### Exercise text

☆ ☆ ☆ ☆ ☆

Factors associated with statutory consortium effectiveness : a case study of one Virginia consortium for continuing higher education

Poland, Mark W. 01 January 1986 (has links)
The purpose of this study was to determine if a statutory higher education consortium possesses the attributes generally associated with effective voluntary higher education consortia. Also, the research attempted to discover if there are other attributes which would contribute to the effectiveness of statutory higher education consortia.;A review of the literature on voluntary consortia revealed that voluntary higher education consortia regarded as effective generally (1) have clear, concise goals; (2) have an open, two-way communication system; (3) are supported by the presidents of the member institutions; (4) engage in incremental planning; (5) have an effective administrator/director; and (6) are perceived as useful by the members.;Using case study methodology, one Virginia Consortium for Continuing Higher Education was examined to determine if the effectiveness attributes of voluntary consortia were present in this statutory higher education consortium and to determine if other attributes might also be essential for statutory consortium effectiveness. Interviews were held with the key people associated with the consortium under study. Consortium documents located at each interview site were examined. The data were evaluated through triangulation techniques.;This statutory consortium did have a clear, concise mission and did have an open, two-way communication system. Presidential support was found to be limited and the consortium's usefulness to its members are restricted to secondary factors. The consortium leadership was viewed as effective although within a more narrow conception of leadership than that generally found in an effective voluntary consortium. Finally, evidence indicated that the consortium had no incremental planning process.;This research suggests that, to encourage the effectiveness of a statutory higher education consortium, the establishing agency should insure that several criteria are satisfied: (1) institutions must want to cooperate, (2) the reasons for cooperation must be clear, (3) incentives for cooperation must be provided, (4) all members must share equitably in the cooperative endeavor, (5) communication must be open and two-way, (6) the member institution presidents must support the consortium, (7) a planning process must be put in place, (8) the consortium administrator must be an effective leader, and (9) the external population the consortium plans to serve must be encouraged to use the consortium's services.

☆ ☆ ☆ ☆ ☆

### Given information

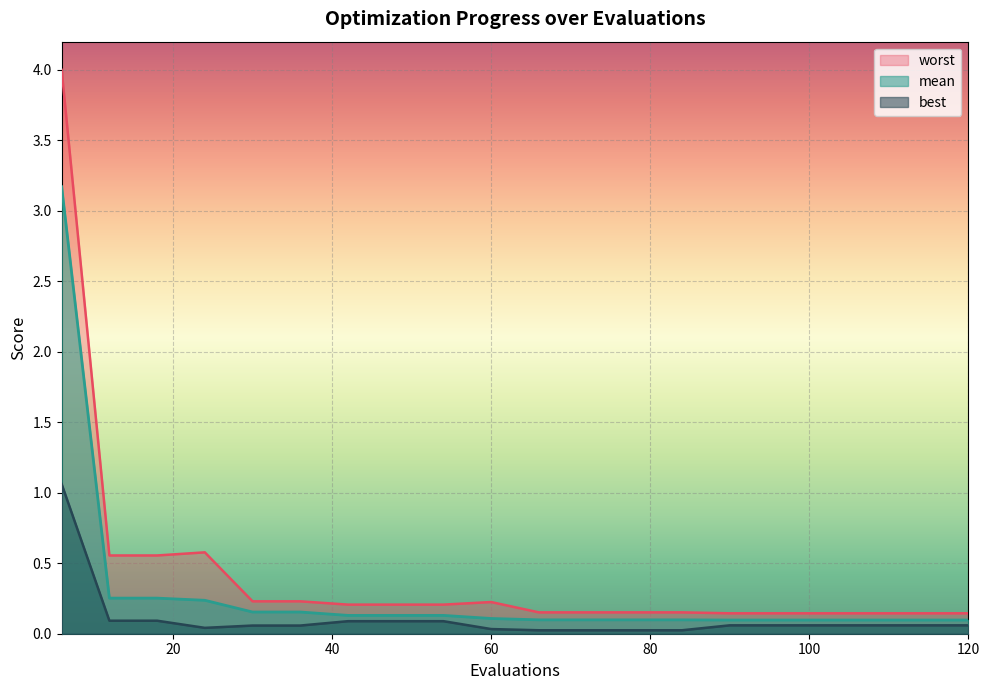

List the series in order of their overall mean, highest first.

worst, mean, best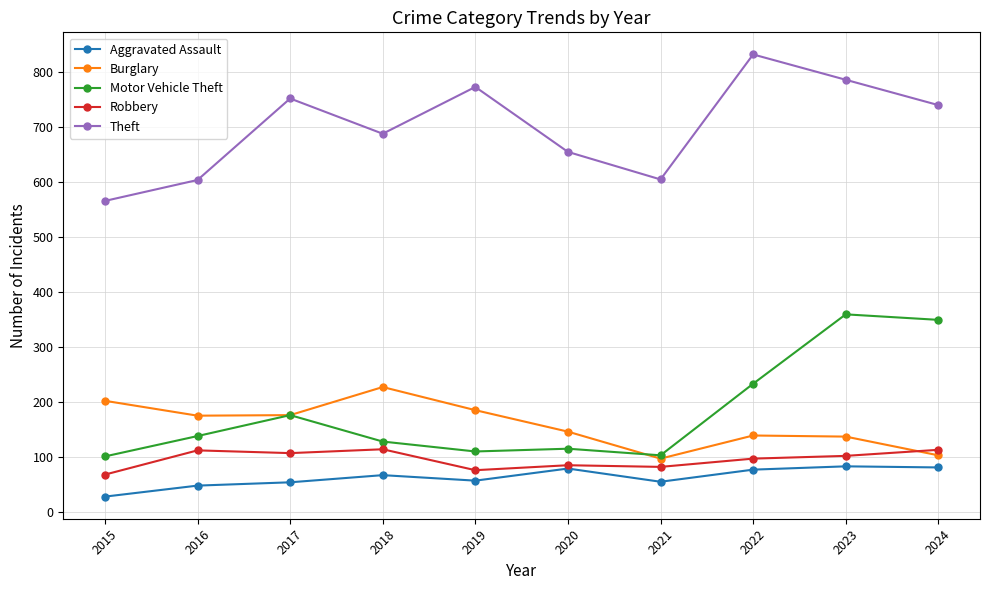

List the series in order of their peak value, lowest first.

Aggravated Assault, Robbery, Burglary, Motor Vehicle Theft, Theft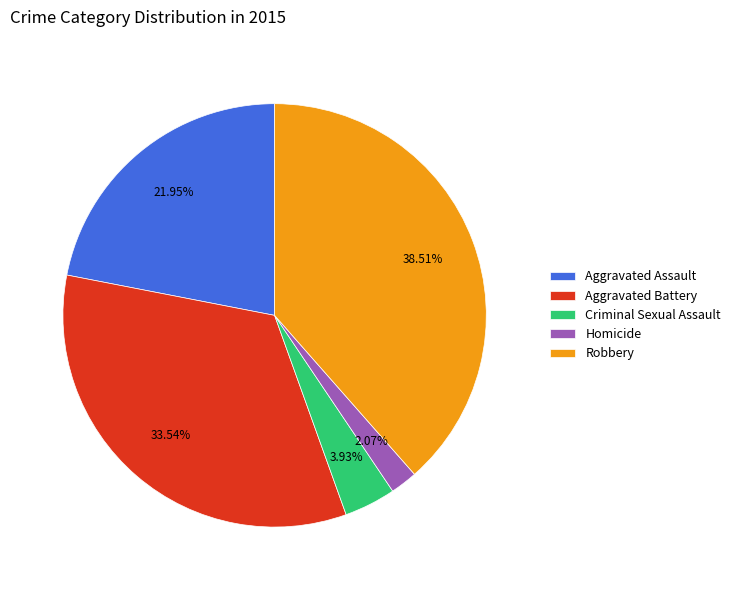

To the nearest percent, what is the combined percentage of Criminal Sexual Assault and Aggravated Assault?

26%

☆ ☆ ☆ ☆ ☆

### Study questions
1. Answer these from the consortium abstract:
(a) How many attributes of effective voluntary higher education consortia did the literature review identify?
(b) Through what techniques were the data evaluated?
(c) What did the evidence indicate about the consortium's incremental planning?
2. Reproduce the consortium abstract from "Factors associated with" up to and including "1986 (has links)".
The items play no part in this exercise.

### Set of answers
1.
(a) Six.
(b) Triangulation techniques.
(c) The consortium had no incremental planning process.

2.
Factors associated with statutory consortium effectiveness : a case study of one Virginia consortium for continuing higher education

Poland, Mark W. 01 January 1986 (has links)